A "jelly mass" at three months? No, by no means! No! Life and form and features are all there. It really has a face, whose features may easily be delineated.
In all my experience, I have yet to find the woman who wished to continue in her wicked and criminal intent after she had listened to this story of the creative development of the first three months of her "child enmothered."
During the next four months, which take us to the close of the seventh, rapid growth and farther development take place to the extent, that, should birth occur at that time, life may continue under proper conditions.
LAST WEEKS OF PREGNANCY
Everything is now nearing completion--only awaiting further growth, development, and strength--except some of the bone development, which takes place during the remaining two months. Growth is rapid, strength is doubled, and as the two hundred and seventy-three days draw to a close, everything has been completed. It has all taken place according to the laws of creation in an infinite way and with clock-like precision.

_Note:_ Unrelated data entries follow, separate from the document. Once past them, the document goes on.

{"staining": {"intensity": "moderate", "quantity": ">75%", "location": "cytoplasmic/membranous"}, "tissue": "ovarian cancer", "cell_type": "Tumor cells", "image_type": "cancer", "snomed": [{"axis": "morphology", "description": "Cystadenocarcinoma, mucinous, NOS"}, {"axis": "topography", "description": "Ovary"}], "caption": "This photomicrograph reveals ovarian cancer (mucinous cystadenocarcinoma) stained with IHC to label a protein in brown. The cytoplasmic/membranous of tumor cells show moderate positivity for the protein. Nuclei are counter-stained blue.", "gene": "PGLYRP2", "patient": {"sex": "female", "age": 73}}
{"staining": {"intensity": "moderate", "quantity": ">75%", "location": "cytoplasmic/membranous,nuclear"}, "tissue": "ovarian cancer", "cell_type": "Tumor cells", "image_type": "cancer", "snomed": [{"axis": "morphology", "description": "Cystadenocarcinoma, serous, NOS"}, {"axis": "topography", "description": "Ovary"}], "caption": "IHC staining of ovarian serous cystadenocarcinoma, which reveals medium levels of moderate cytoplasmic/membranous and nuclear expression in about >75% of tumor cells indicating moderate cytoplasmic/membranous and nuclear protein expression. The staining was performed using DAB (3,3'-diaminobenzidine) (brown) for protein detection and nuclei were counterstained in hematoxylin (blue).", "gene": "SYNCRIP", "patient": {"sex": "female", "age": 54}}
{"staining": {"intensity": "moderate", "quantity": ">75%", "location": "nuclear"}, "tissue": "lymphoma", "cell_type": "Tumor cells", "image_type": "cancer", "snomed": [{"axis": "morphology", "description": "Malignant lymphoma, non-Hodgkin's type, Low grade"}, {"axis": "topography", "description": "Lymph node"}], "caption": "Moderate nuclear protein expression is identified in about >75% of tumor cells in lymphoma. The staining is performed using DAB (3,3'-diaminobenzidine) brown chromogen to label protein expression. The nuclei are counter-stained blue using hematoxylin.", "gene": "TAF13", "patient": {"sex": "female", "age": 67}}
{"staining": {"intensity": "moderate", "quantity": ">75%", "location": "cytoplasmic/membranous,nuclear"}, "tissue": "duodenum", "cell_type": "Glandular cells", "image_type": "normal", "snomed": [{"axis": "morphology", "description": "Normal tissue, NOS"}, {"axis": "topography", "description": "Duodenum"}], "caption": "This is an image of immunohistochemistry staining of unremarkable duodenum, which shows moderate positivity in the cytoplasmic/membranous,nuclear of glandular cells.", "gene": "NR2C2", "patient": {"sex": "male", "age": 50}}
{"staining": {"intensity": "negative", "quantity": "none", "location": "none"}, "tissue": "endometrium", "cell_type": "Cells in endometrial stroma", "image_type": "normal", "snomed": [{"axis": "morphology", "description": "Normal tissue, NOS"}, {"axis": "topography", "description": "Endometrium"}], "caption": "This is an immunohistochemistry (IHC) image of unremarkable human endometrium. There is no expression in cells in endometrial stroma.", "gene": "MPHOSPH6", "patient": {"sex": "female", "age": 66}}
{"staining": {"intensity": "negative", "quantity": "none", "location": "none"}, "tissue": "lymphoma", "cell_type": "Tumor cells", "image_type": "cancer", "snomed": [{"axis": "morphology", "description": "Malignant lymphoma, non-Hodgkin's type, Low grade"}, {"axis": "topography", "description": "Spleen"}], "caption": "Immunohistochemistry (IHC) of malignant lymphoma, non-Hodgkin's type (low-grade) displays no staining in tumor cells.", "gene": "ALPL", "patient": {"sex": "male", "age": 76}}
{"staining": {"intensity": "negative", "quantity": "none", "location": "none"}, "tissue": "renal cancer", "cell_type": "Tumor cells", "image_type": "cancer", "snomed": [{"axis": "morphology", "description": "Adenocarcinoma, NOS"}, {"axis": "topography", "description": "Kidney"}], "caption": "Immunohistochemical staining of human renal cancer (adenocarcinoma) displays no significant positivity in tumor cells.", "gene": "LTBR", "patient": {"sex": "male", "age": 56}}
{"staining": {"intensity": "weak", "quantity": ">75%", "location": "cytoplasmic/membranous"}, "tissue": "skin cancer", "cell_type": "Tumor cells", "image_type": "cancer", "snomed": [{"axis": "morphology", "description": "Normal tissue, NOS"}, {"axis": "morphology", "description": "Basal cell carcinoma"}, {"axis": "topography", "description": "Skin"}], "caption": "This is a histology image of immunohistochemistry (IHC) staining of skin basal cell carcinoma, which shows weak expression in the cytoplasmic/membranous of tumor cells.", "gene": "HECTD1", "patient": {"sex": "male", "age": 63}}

With the developmental growth of the product of conception, the uterus or room that had been particularly prepared for the "big reception" of the second week, has also grown to great dimensions. It fills almost the entire abdomen and as a result of the pressure against the diaphragm the breathing is somewhat embarrassed.
The door of this "room" has been closed by a special mechanism, while, in the fullness of time, Mother Nature begins the delicate work of opening the door, through whose portals passes out into the world the completed babe.
The authors feel that this discussion of, and protest against, abortions, _should be_ accompanied by an appropriate consideration of the control of pregnancy. We are never going to eliminate the abortion curse of present-day civilization by merely preaching against it--warnings and denouncements alone will not suffice to remove the stain. Notwithstanding our feelings and convictions in this respect, we are also well aware of the fact that public sentiment is not now sufficiently ripe to welcome such a full and frank discussion of the subject of the prevention of conception as the authors would feel called upon to present; we are equally cognizant of the fact that existing postal regulations and other Federal laws are of such a character (at least capable of such interpretation) as possibly to render even the scientific and dignified consideration of such subjects entirely out of question.